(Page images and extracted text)
* * * * * * *

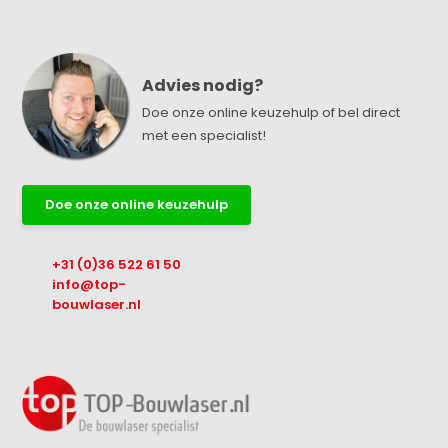
Advies nodig?
Doe onze online keuzehulp of bel direct
met een specialist!
Doe onze online keuzehulp
+31 (0)36 522 61 50
info@top-
bouwlaser.nl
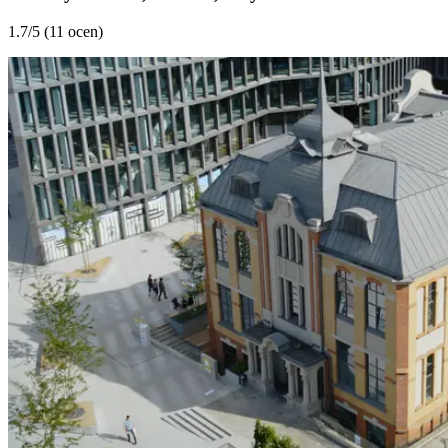
1.7
/5 (
11 ocen
)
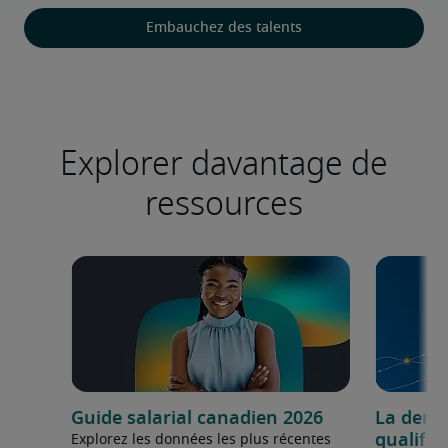
Embauchez des talents
Explorer davantage de
ressources
Guide salarial canadien 2026
La dema
qualifié
Explorez les données les plus récentes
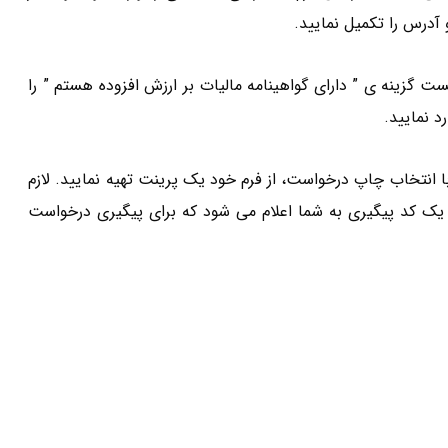
 آدرس را تکمیل نمایید.
ت گزینه ی ” دارای گواهینامه مالیات بر ارزش افزوده هستم ” را
د نمایید.
 انتخاب چاپ درخواست، از فرم خود یک پرینت تهیه نمایید. لازم
یک کد پیگیری به شما اعلام می شود که برای پیگیری درخواست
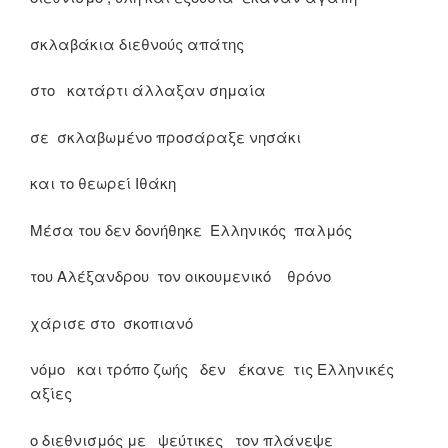
σκλαβάκια διεθνούς απάτης
στο κατάρτι άλλαξαν σημαία
σε σκλαβωμένο προσάραξε νησάκι
και το θεωρεί Ιθάκη
Μέσα του δεν δονήθηκε Ελληνικός παλμός
του Αλέξανδρου τον οικουμενικό θρόνο
χάρισε στο σκοπιανό
νόμο και τρόπο ζωής δεν έκανε τις Ελληνικές
αξίες
ο διεθνισμός με ψεύτικες τον πλάνεψε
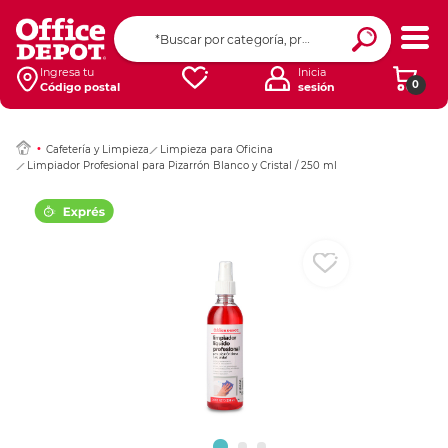
Ingresar Codigo Pos
Ingresa tu
Inicia
0
Código postal
sesión
Cafetería y Limpieza
Limpieza para Oficina
Limpiador Profesional para Pizarrón Blanco y Cristal / 250 ml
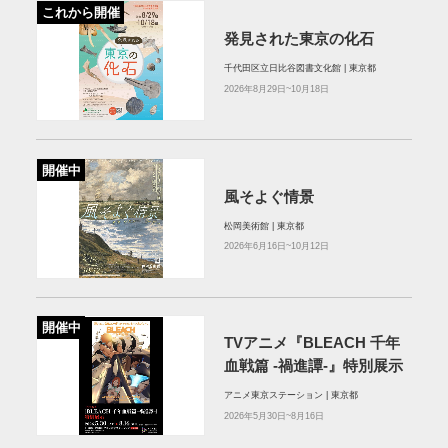
これから開催
発見された東京の化石
千代田区立日比谷図書文化館 | 東京都
2026年8月29日~10月18日
開催中
風そよぐ情景
松岡美術館 | 東京都
2026年6月16日~10月12日
開催中
TVアニメ『BLEACH 千年
血戦篇 ‐禍進譚-』特別展示
アニメ東京ステーション | 東京都
2026年5月30日~8月16日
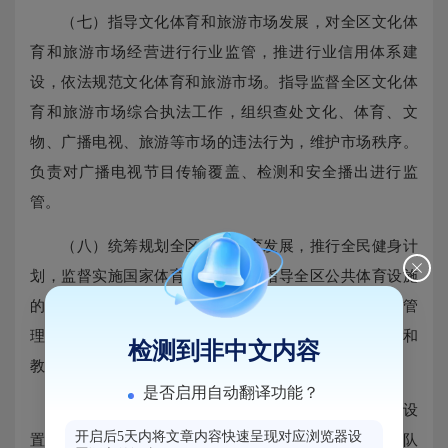
（七）指导文化体育和旅游市场发展，对全区文化体
育和旅游市场经营进行行业监管，推进行业信用体系建
设，依法规范文化体育和旅游市场。指导监督全区文化体
育和旅游市场综合执法工作，组织查处文化、体育、文
物、广播电视、旅游等市场的违法行为，维护市场秩序。
负责对广播电视节目传输覆盖、检测和安全播出进行监
管。
（八）统筹规划全区群众体育发展，推行全民健身计
划，监督实施国家体育锻炼标准；指导全区公共体育设施
的建设，负责公共体育设施的监督管理；规范体育服务管
理，推动体育标准化建设；指导、组织体育宣传、科研和
检测到非中文内容
教育工作。
是否启用自动翻译功能？
（九）统筹规划全区竞技体育发展和体育运动项目设
开启后5天内将文章内容快速呈现对应浏览器设
置与重点布局；指导协调全区体育训练，负责全区运动队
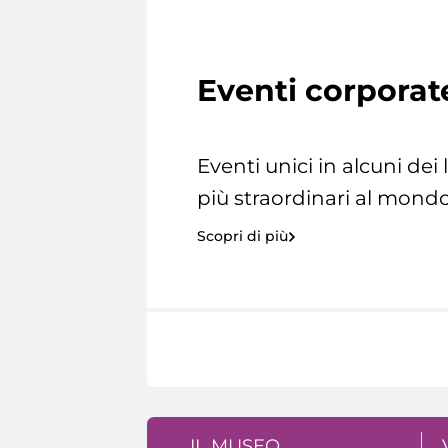
Eventi corporat
Eventi unici in alcuni dei
più straordinari al mondo
Scopri di più
IL MUSEO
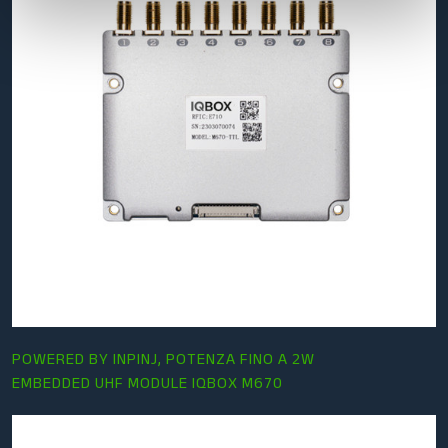
POWERED BY INPINJ, POTENZA FINO A 2W
EMBEDDED UHF MODULE IQBOX M670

* * * * * * *

Set down every entry above exactly as written, but skip the pictures.

Advies nodig?
Doe onze online keuzehulp of bel direct
met een specialist!
Doe onze online keuzehulp
+31 (0)36 522 61 50
info@top-
bouwlaser.nl
1.7
/5 (
11 ocen
)
Embauchez des talents
Explorer davantage de
ressources
Guide salarial canadien 2026
La dema
qualifié
Explorez les données les plus récentes
 آدرس را تکمیل نمایید.
ت گزینه ی ” دارای گواهینامه مالیات بر ارزش افزوده هستم ” را
د نمایید.
 انتخاب چاپ درخواست، از فرم خود یک پرینت تهیه نمایید. لازم
یک کد پیگیری به شما اعلام می شود که برای پیگیری درخواست
σκλαβάκια διεθνούς απάτης
στο κατάρτι άλλαξαν σημαία
σε σκλαβωμένο προσάραξε νησάκι
και το θεωρεί Ιθάκη
Μέσα του δεν δονήθηκε Ελληνικός παλμός
του Αλέξανδρου τον οικουμενικό θρόνο
χάρισε στο σκοπιανό
νόμο και τρόπο ζωής δεν έκανε τις Ελληνικές
αξίες
ο διεθνισμός με ψεύτικες τον πλάνεψε
Ingresar Codigo Pos
Ingresa tu
Inicia
0
Código postal
sesión
Cafetería y Limpieza
Limpieza para Oficina
Limpiador Profesional para Pizarrón Blanco y Cristal / 250 ml
これから開催
発見された東京の化石
千代田区立日比谷図書文化館 | 東京都
2026年8月29日~10月18日
開催中
風そよぐ情景
松岡美術館 | 東京都
2026年6月16日~10月12日
開催中
TVアニメ『BLEACH 千年
血戦篇 ‐禍進譚-』特別展示
アニメ東京ステーション | 東京都
2026年5月30日~8月16日
（七）指导文化体育和旅游市场发展，对全区文化体
育和旅游市场经营进行行业监管，推进行业信用体系建
设，依法规范文化体育和旅游市场。指导监督全区文化体
育和旅游市场综合执法工作，组织查处文化、体育、文
物、广播电视、旅游等市场的违法行为，维护市场秩序。
负责对广播电视节目传输覆盖、检测和安全播出进行监
管。
（八）统筹规划全区群众体育发展，推行全民健身计
划，监督实施国家体育锻炼标准；指导全区公共体育设施
的建设，负责公共体育设施的监督管理；规范体育服务管
理，推动体育标准化建设；指导、组织体育宣传、科研和
检测到非中文内容
教育工作。
是否启用自动翻译功能？
（九）统筹规划全区竞技体育发展和体育运动项目设
开启后5天内将文章内容快速呈现对应浏览器设
置与重点布局；指导协调全区体育训练，负责全区运动队
Eventi corporat
Eventi unici in alcuni dei
più straordinari al mondo
Scopri di più
IL MUSEO
POWERED BY INPINJ, POTENZA FINO A 2W
EMBEDDED UHF MODULE IQBOX M670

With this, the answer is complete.